Penn State researchers are delivering greater safety by placing temperature sensors inside Li-ion batteries to monitor internal temperatures, detect problems, and provide early warning for intervention. This technology is called internal reaction temperature sensing (RTS).
“We have a unique capability to put sensors inside of cells,” said Chris Rahn, professor of mechanical engineering. “It’s an emerging area and we are on the forefront.”
Battery cells generate heat from the inside. It can take a long time for the external temperature to rise because of the battery case. By the time an external sensor measuring voltage, current, or temperature registers a problem it might be too late to prevent a fire.
RTS directly monitors the temperature inside the cell where the reaction is taking place and can detect temperature spikes more quickly and accurately than surface sensors. If the sensor detects that the inside is too hot, it will shut down the current flow in the battery.

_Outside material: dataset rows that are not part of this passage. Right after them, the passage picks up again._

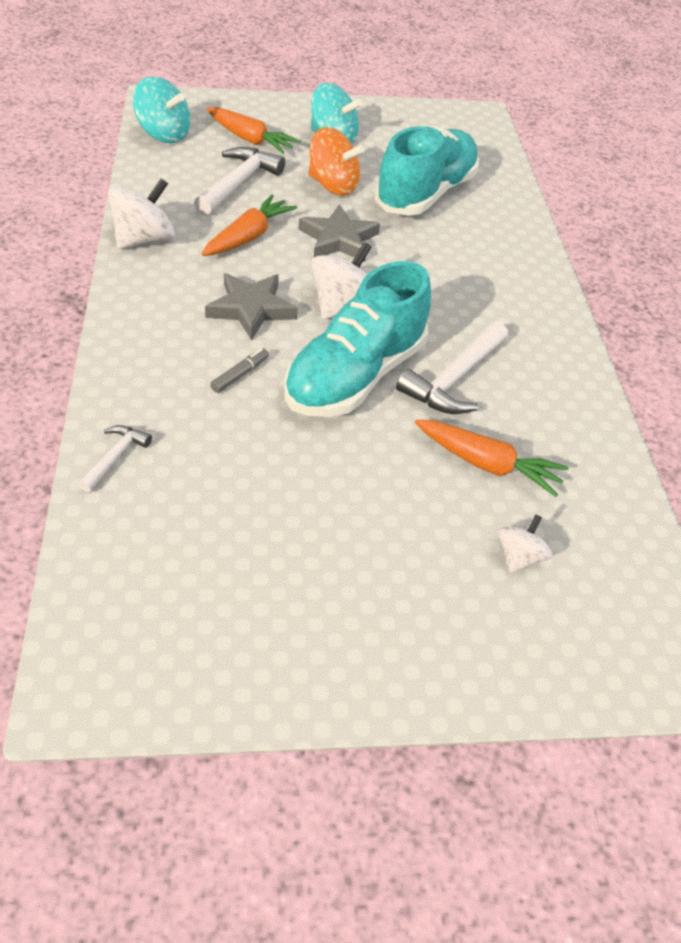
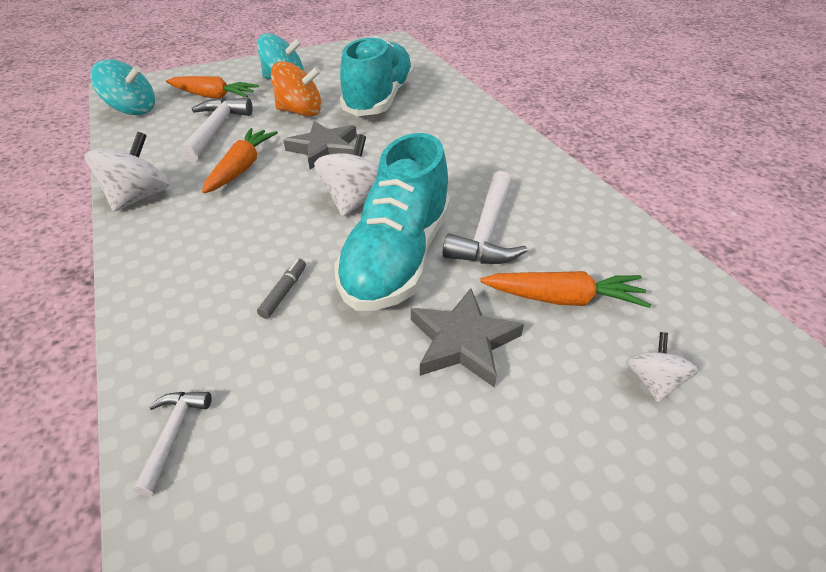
camera: 15 degrees left, 5 degrees down
grey star [205,273,297,340] -> grey star moved to [411,288,524,388]

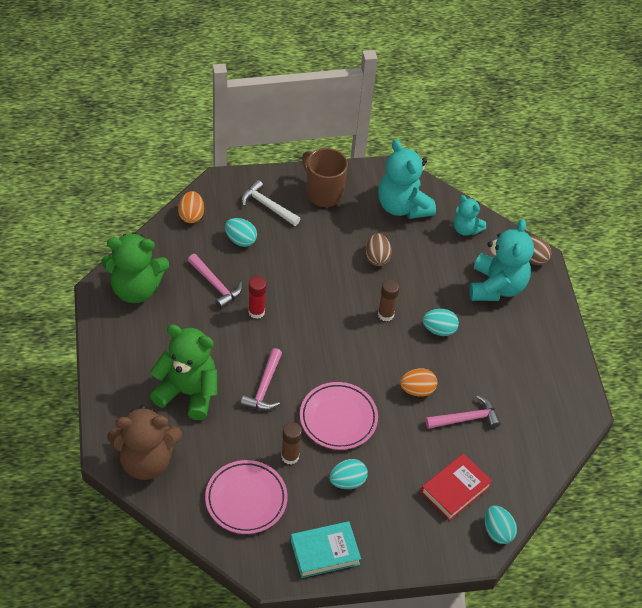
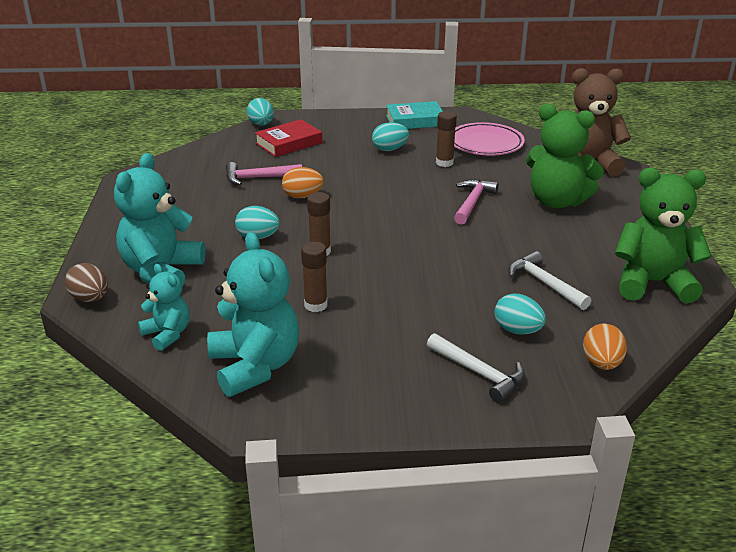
camera: 170 degrees left, 20 degrees down
pink hammer [188,254,242,309] -> white hammer [508,251,591,310]
red glue stick [248,276,267,319] -> none
pink plate [300,382,378,450] -> none
brown mug [302,148,348,207] -> none
brown egg [365,233,392,266] -> brown glue stick [301,242,328,312]

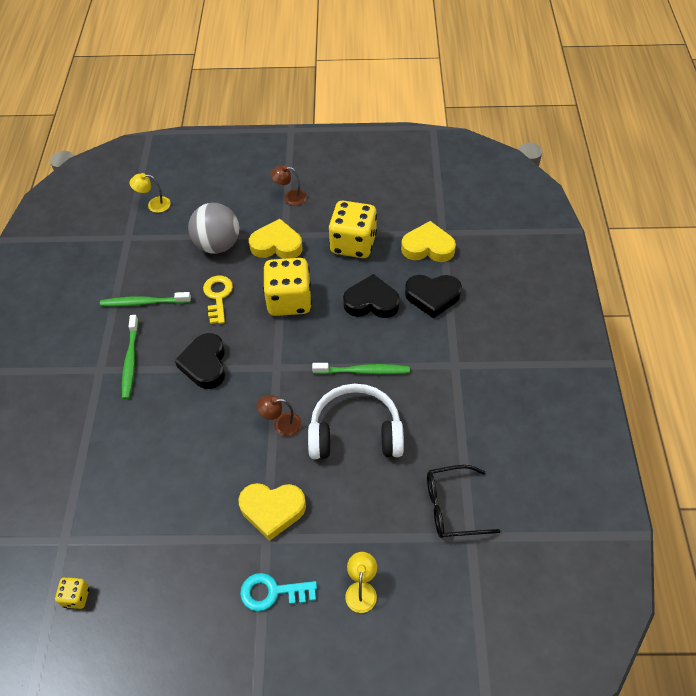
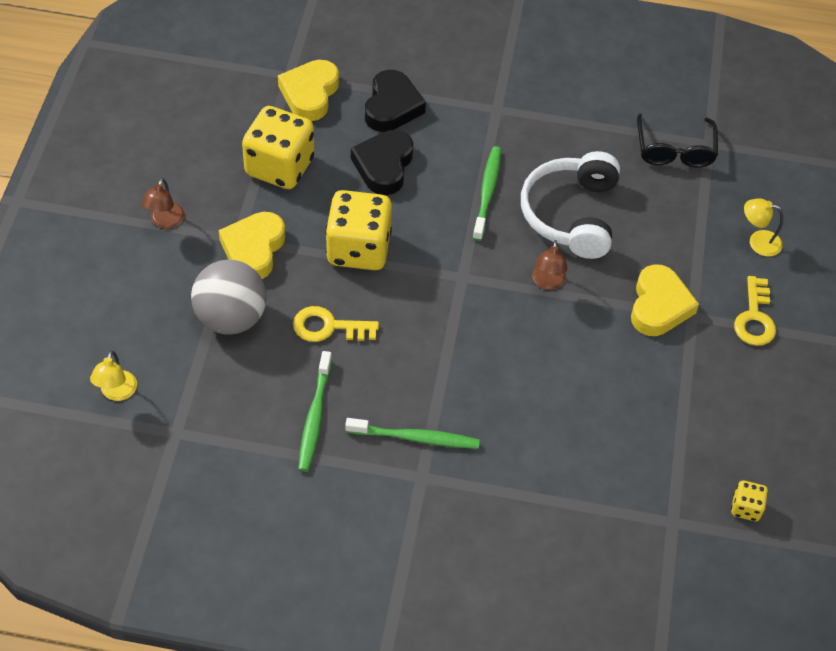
camera: 85 degrees left, 0 degrees up
black heart [175,333,225,389] -> none
turquoise key [240,573,317,611] -> yellow key [734,276,776,346]

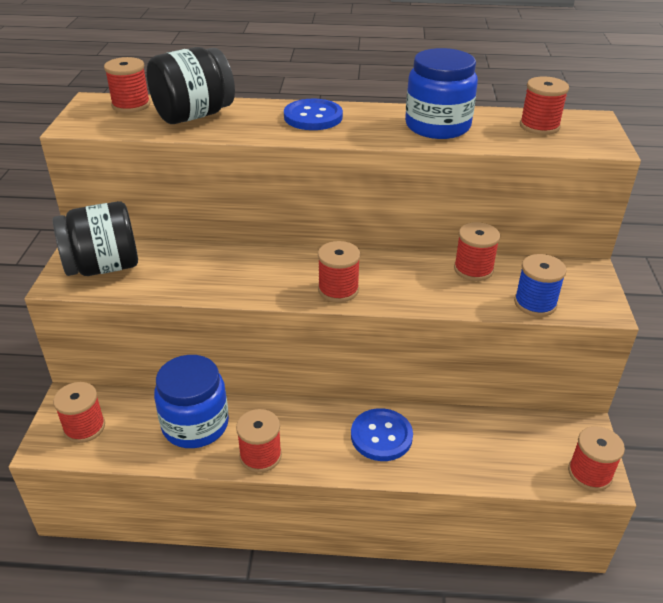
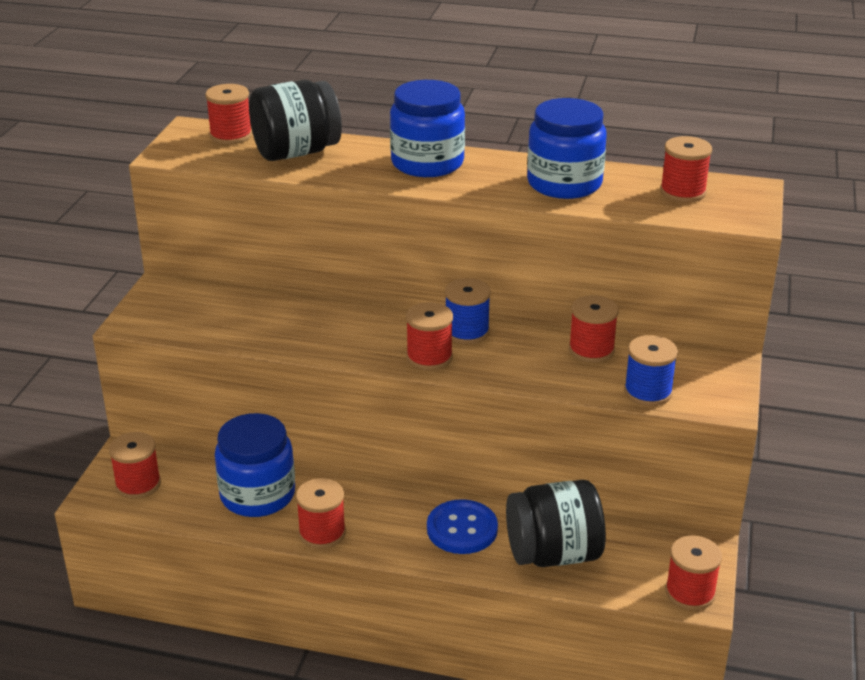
camera: 10 degrees right, 5 degrees down
black jar [53,201,138,276] -> black jar moved to [506,480,606,567]
blue button [284,98,343,130] -> blue jar [390,80,465,177]
none -> blue spool [445,278,491,344]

“We make the batteries in our lab and then test them in our lab,” said Guangsheng Zhang, research associate in mechanical engineering. “Very few universities have the capabilities to make their own batteries.”
RTS is a step toward a larger vision at Penn State to create smart batteries. Smart batteries would have numerous built-in sensors and actuators to enhance battery performance, life, and safety. Battery operators could not only detect what is happening inside the battery, but they could also change the internal state of the battery – for example heating a battery so that it would work in extreme cold.
Emerging technologies such as robots and drones are limited by the capabilities of the batteries needed to power them. Enhanced batteries would provide a tremendous opportunity to improve those technologies.
This research was published online in Scientific Reports, a journal in the Nature Publishing Group, on December 11, 2015, and funded through the U.S. Department of Energy’s Computer-Aided Engineering for Electric-Drive Vehicle Batteries (CAEBAT) project. Penn State and EC Power collaborated on the project. The paper authors were Guangsheng Zhang, Lei Cao, Shanhai Ge, Chao-Yang Wang, and Chris Rahn from Penn State, and Christian E. Shaffer from EC Power.